So those are my ideas. I'll leave it to the reader (assuming there are any) to decide whether they're half-assed or comprised of a fully formed ass in its entirety. I will say this, though: I was not nearly as drunk as it may seem when I came up with them.
(And please, I hope no one takes offense at my language or crude humor. I only meant to be facetious, not to offend anyone. Except Mike Enzi. That prick.)

__What this exercise asks__
1. From the closing note, set down the stretch from "(And please, I" through "Enzi. That prick.)".
2. Condense the paragraph of the closing note that begins "So those are my ideas" into one shorter sentence that keeps its main facts.
3. In the closing note, who is the one person the writer does mean to offend?

__Material supplied__
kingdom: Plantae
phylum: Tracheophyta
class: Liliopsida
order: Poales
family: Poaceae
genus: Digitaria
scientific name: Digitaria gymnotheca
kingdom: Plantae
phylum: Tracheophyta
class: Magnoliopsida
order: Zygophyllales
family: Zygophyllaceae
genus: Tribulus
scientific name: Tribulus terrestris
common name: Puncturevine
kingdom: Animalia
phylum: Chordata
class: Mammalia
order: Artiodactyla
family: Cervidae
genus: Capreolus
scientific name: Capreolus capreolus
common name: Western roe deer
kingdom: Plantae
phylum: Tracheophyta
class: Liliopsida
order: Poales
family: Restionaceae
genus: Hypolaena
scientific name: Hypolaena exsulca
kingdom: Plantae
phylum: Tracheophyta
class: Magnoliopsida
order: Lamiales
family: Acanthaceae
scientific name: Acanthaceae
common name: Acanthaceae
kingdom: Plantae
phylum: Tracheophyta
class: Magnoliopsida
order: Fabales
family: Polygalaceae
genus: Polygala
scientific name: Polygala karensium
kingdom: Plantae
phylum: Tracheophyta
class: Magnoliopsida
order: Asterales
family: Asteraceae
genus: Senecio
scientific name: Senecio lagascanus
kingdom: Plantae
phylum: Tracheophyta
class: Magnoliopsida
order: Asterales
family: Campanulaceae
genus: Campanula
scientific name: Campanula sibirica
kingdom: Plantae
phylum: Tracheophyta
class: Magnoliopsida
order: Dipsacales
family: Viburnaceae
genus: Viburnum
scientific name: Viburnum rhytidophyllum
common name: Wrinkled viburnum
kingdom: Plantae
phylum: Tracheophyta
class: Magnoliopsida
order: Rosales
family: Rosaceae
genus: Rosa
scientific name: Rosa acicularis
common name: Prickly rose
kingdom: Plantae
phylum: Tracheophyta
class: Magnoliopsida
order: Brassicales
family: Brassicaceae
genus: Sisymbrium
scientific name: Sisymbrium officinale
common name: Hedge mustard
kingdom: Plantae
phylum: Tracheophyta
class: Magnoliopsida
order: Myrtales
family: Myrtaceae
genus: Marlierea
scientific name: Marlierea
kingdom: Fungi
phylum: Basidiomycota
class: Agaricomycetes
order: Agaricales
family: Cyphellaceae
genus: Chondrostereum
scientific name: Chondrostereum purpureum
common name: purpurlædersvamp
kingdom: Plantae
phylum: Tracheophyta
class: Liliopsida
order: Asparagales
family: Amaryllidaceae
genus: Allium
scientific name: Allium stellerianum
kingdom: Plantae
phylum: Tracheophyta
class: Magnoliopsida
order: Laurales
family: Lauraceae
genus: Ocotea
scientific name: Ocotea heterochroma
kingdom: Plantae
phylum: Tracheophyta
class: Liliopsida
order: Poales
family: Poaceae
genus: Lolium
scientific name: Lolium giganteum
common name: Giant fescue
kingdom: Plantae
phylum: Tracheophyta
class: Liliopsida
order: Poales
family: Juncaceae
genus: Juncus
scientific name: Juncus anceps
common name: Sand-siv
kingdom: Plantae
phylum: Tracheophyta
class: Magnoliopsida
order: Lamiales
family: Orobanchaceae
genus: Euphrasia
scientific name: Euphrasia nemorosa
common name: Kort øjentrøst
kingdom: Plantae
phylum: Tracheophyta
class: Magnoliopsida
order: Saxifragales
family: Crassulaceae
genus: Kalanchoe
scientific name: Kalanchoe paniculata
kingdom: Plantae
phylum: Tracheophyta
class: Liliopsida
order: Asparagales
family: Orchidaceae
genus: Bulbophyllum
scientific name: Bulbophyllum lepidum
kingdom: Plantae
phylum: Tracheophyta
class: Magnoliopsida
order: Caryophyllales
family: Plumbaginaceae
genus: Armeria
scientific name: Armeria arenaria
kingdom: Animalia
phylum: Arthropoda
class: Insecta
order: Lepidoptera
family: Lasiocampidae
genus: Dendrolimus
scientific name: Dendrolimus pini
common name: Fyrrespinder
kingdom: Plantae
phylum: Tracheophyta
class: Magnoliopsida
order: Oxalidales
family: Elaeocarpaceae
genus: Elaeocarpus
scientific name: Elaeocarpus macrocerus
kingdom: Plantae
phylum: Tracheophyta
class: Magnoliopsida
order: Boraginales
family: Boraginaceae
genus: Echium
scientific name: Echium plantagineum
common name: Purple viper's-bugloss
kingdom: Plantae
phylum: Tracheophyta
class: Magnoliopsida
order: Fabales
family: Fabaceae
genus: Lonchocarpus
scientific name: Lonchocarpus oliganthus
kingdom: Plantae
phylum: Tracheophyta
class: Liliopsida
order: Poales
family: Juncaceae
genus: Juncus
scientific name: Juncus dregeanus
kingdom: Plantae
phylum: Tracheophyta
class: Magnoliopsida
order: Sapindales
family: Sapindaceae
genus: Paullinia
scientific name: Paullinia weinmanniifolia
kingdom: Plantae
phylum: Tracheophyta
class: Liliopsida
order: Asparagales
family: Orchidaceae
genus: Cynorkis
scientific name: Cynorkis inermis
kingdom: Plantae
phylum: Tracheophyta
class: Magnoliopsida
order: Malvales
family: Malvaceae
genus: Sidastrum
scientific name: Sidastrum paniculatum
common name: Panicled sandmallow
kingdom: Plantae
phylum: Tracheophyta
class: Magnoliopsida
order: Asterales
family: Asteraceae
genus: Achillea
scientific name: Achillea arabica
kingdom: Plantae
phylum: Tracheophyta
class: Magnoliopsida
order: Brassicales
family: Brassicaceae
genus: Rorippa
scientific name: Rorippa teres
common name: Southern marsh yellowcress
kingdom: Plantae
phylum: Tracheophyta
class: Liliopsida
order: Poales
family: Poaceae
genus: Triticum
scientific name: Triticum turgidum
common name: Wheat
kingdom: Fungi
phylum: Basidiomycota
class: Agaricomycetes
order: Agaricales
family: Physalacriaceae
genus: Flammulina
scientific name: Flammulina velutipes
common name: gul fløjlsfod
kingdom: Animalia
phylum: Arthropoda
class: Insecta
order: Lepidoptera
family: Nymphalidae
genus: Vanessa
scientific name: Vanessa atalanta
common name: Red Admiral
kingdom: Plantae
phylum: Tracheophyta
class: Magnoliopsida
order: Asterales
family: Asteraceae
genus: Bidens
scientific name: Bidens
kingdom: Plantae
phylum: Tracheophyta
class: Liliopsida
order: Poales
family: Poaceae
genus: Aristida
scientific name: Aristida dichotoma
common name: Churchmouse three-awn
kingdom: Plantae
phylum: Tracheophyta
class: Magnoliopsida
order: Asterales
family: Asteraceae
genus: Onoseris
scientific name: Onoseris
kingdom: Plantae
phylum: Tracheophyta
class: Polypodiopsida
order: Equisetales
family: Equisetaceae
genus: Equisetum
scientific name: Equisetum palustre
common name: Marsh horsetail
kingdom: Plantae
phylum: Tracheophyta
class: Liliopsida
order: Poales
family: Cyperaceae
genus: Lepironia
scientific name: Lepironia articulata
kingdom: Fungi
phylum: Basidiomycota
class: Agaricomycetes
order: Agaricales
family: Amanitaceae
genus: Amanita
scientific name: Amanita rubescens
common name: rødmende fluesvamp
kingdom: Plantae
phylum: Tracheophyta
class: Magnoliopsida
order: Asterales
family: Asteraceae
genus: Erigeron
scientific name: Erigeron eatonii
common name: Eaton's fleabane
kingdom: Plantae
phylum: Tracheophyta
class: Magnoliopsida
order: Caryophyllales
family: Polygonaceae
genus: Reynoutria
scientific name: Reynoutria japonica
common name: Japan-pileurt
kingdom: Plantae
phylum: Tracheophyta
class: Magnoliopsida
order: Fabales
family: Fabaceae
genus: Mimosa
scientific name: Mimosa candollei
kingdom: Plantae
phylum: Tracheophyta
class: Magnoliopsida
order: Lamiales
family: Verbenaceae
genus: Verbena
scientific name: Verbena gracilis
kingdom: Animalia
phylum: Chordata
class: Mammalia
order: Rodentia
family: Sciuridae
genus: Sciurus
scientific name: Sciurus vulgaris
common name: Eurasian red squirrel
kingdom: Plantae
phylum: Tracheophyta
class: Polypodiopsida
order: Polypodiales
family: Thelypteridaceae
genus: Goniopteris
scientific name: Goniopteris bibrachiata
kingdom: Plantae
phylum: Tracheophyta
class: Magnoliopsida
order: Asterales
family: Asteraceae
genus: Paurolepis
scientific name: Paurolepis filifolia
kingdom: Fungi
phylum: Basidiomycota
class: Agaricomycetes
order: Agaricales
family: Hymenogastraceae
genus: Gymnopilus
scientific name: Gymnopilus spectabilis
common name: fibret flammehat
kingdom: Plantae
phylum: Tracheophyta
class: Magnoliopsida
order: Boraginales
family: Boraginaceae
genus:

__Solutions below__
1.
(And please, I hope no one takes offense at my language or crude humor. I only meant to be facetious, not to offend anyone. Except Mike Enzi. That prick.)

2. The writer leaves it to any readers to judge whether the ideas are half-assed or fully formed, and insists on having been less drunk than it may seem when coming up with them.

3. Mike Enzi.